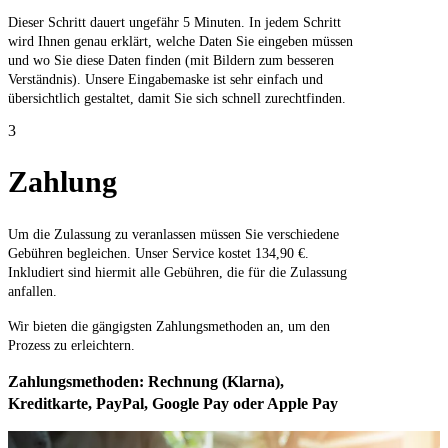
Dieser Schritt dauert ungefähr 5 Minuten. In jedem Schritt
wird Ihnen genau erklärt, welche Daten Sie eingeben müssen
und wo Sie diese Daten finden (mit Bildern zum besseren
Verständnis). Unsere Eingabemaske ist sehr einfach und
übersichtlich gestaltet, damit Sie sich schnell zurechtfinden.
3
Zahlung
Um die Zulassung zu veranlassen müssen Sie verschiedene
Gebühren begleichen. Unser Service kostet 134,90 €.
Inkludiert sind hiermit alle Gebühren, die für die Zulassung
anfallen.
Wir bieten die gängigsten Zahlungsmethoden an, um den
Prozess zu erleichtern.
Zahlungsmethoden: Rechnung (Klarna),
Kreditkarte, PayPal, Google Pay oder Apple Pay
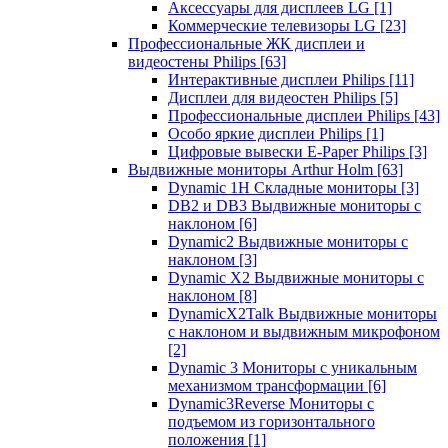
Аксессуары для дисплеев LG
[1]
Коммерческие телевизоры LG
[23]
Профессиональные ЖК дисплеи и
видеостены Philips
[63]
Интерактивные дисплеи Philips
[11]
Дисплеи для видеостен Philips
[5]
Профессиональные дисплеи Philips
[43]
Особо яркие дисплеи Philips
[1]
Цифровые вывески E-Paper Philips
[3]
Выдвижные мониторы Arthur Holm
[63]
Dynamic 1Н Складные мониторы
[3]
DB2 и DB3 Выдвижные мониторы с
наклоном
[6]
Dynamic2 Выдвижные мониторы с
наклоном
[3]
Dynamic X2 Выдвижные мониторы с
наклоном
[8]
DynamicX2Talk Выдвижные мониторы
с наклоном и выдвижным микрофоном
[2]
Dynamic 3 Мониторы с уникальным
механизмом трансформации
[6]
Dynamic3Reverse Мониторы с
подъемом из горизонтального
положения
[1]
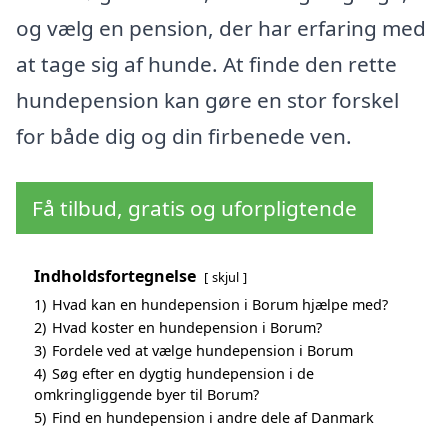
og vælg en pension, der har erfaring med
at tage sig af hunde. At finde den rette
hundepension kan gøre en stor forskel
for både dig og din firbenede ven.
Få tilbud, gratis og uforpligtende
Indholdsfortegnelse
skjul
1)
Hvad kan en hundepension i Borum hjælpe med?
2)
Hvad koster en hundepension i Borum?
3)
Fordele ved at vælge hundepension i Borum
4)
Søg efter en dygtig hundepension i de
omkringliggende byer til Borum?
5)
Find en hundepension i andre dele af Danmark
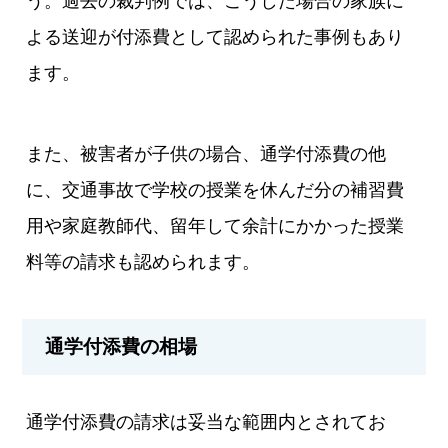
う。過去の裁判例では、こうした場合の家族に
よる送迎が付添費として認められた事例もあり
ます。
また、被害者が子供の場合、通学付添費の他
に、交通事故で学校の授業を休んだ分の補習費
用や家庭教師代、留年して余計にかかった授業
料等の請求も認められます。
通学付添費の相場
通学付添費の請求は妥当な範囲内とされてお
= = = =
*WORK REQUEST*
For the listing above, work out how many lines contain the string "Borum" and return only that figure.

*ANSWER TO THIS TASK*
4